B. Qualified Tuition Programs (Section 529 Plans)
Expansion to Private Educational Institutions. The bill expands the qualified state tuition program provisions to enable private educational institutions to establish such programs under Code Section 529. The bill, however, requires that programs established by private institutions be in the form of tuition credit or certificate programs, and not "savings account plans." As under the current rule, only qualified state institutions would be permitted to establish "savings account plans." Additionally, the bill requires that a private eligible educational institution establishing a qualified tuition program must hold its assets in a trust created or organized in the U.S. for the exclusive benefit of designated beneficiaries that complies with the requirements of Code Section 408(a)(2) and (5) (relating to trust requirements for IRAs).
Repeal of "More Than De Minimis Penalty" Provision and Imposition of 10-Percent Tax. The bill repeals the current rule that a qualified state tuition program must impose a "more than de minimis" monetary penalty on any refund of earnings not used for qualified higher education expenses of the beneficiary. The bill imposes a 10-percent tax (as is currently applicable to nonqualified distributions from Education IRAs) on the amount of a distribution from a qualified tuition plan that is includible in gross income.
Exclusion from Gross Income. The bill provides that distributions used for qualified higher education expenses are excludible from gross income. However, with respect to distributions from programs established by eligible private educational institutions, the provision excluding distributions from gross income would become effective January 1, 2004.
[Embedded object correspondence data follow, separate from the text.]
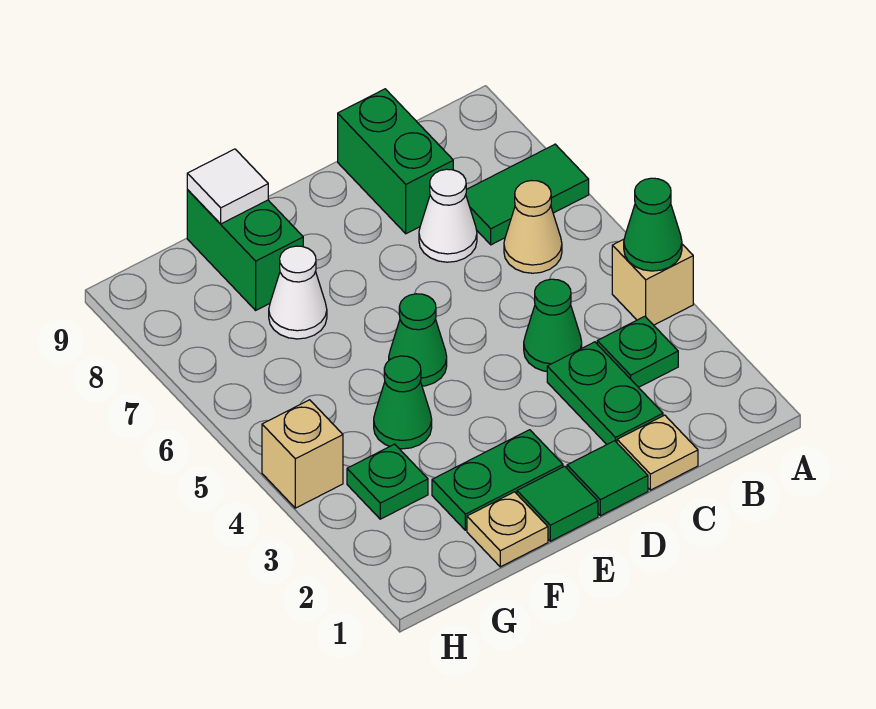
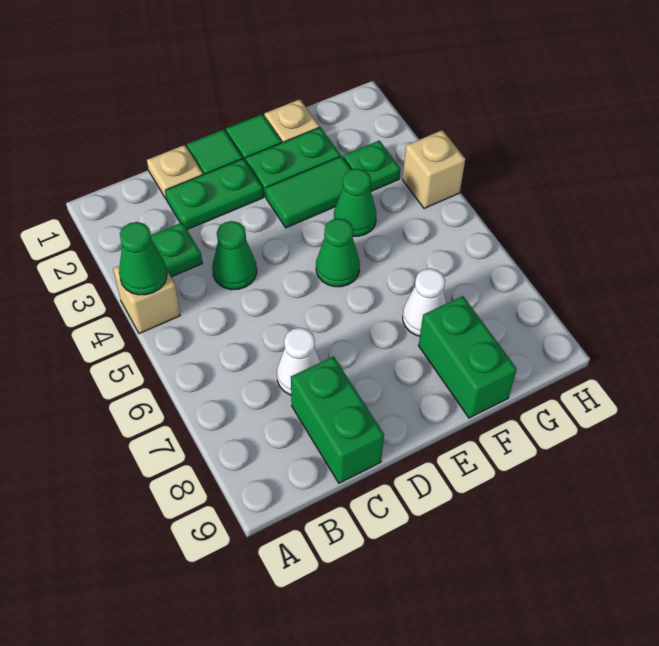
green 1x2 tile [466,144,589,245] -> green 1x2 tile moved to [266,156,351,228]
tan 1x1 cone [504,181,562,273] -> none
green 1x2 plate [547,342,663,444] -> green 1x2 plate turned to [165,159,263,230]
white 1x1 tile [187,149,268,224] -> none

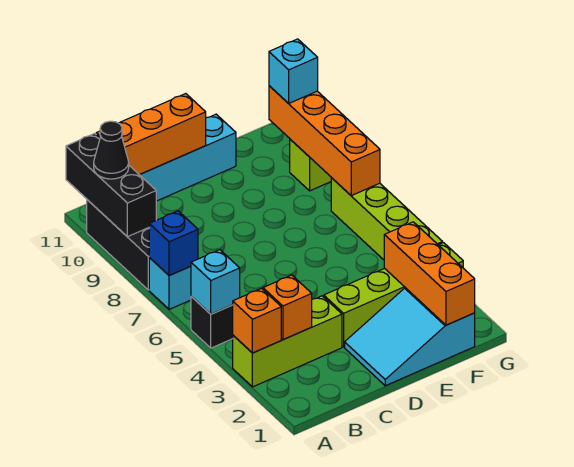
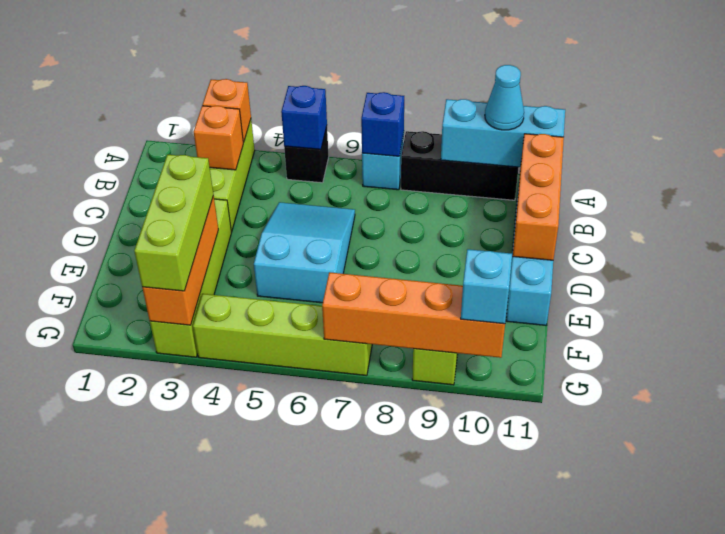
cyan 1x1 brick [191,250,240,314] -> blue 1x1 brick [281,86,327,149]
black 1x3 brick [66,133,156,237] -> cyan 1x3 brick [441,99,565,167]
black 1x1 cone [94,121,129,179] -> cyan 1x1 cone [485,65,524,130]
cyan 2x3 slope [345,288,475,386] -> cyan 2x3 slope moved to [254,202,355,303]
none -> lime 1x3 brick [134,154,213,291]
orange 1x3 brick [384,222,475,325] -> orange 1x3 brick turned to [142,196,218,325]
Coordination with HOPE and Lifetime Learning Credits and Education IRAs. Similar to the coordination provision for Education IRAs, the bill allows an individual to claim a HOPE or Lifetime Learning Credit and receive distributions from a qualified tuition program on behalf of the same student in the same tax year, as long as the credit and distribution are used for different educational expenses. The bill also permits contributions to be made to both an Education IRA and to a qualified tuition program on behalf of the same beneficiary in the same year.
Rollovers and Designated Beneficiary Changes. The bill clarifies that the rollover of credits or other amounts between qualified tuition programs for the same beneficiary are permissible if limited to one transfer within any 12-month period. Furthermore, the bill provides that first cousins are considered "members of the family" for purposes of designated beneficiary changes permitted under Section 529(c)(3)(C). This "member of the family" definition also applies to Education IRAs.
Adjustment of Limitation on Room and Board Distributions. The bill provides that the maximum room and board allowance is the amount applicable to the student in calculating costs of attendance for federal financial aid programs under Section 472 of the Higher Education Act of 1965, as in effect on the date of enactment, or, in the case of a student living in housing owned or operated by an eligible educational institution, the actual amount charged the student by the educational institution for room and board. This definition also applies to Education IRAs.
Special Needs Beneficiaries. The bill modifies the definition of qualified higher education expenses to include expenses of a special needs beneficiary, which are necessary in connection with his or her enrollment or attendance at the eligible education institution. The definition of these expenses, as well as the definition of a special needs beneficiary, are consistent with that for Education IRAs.
Effective Date of Section 529 Plan Provisions. Except as otherwise noted above, the provisions relating to Section 529 qualified tuition plans are effective for taxable years beginning after December 31, 2001.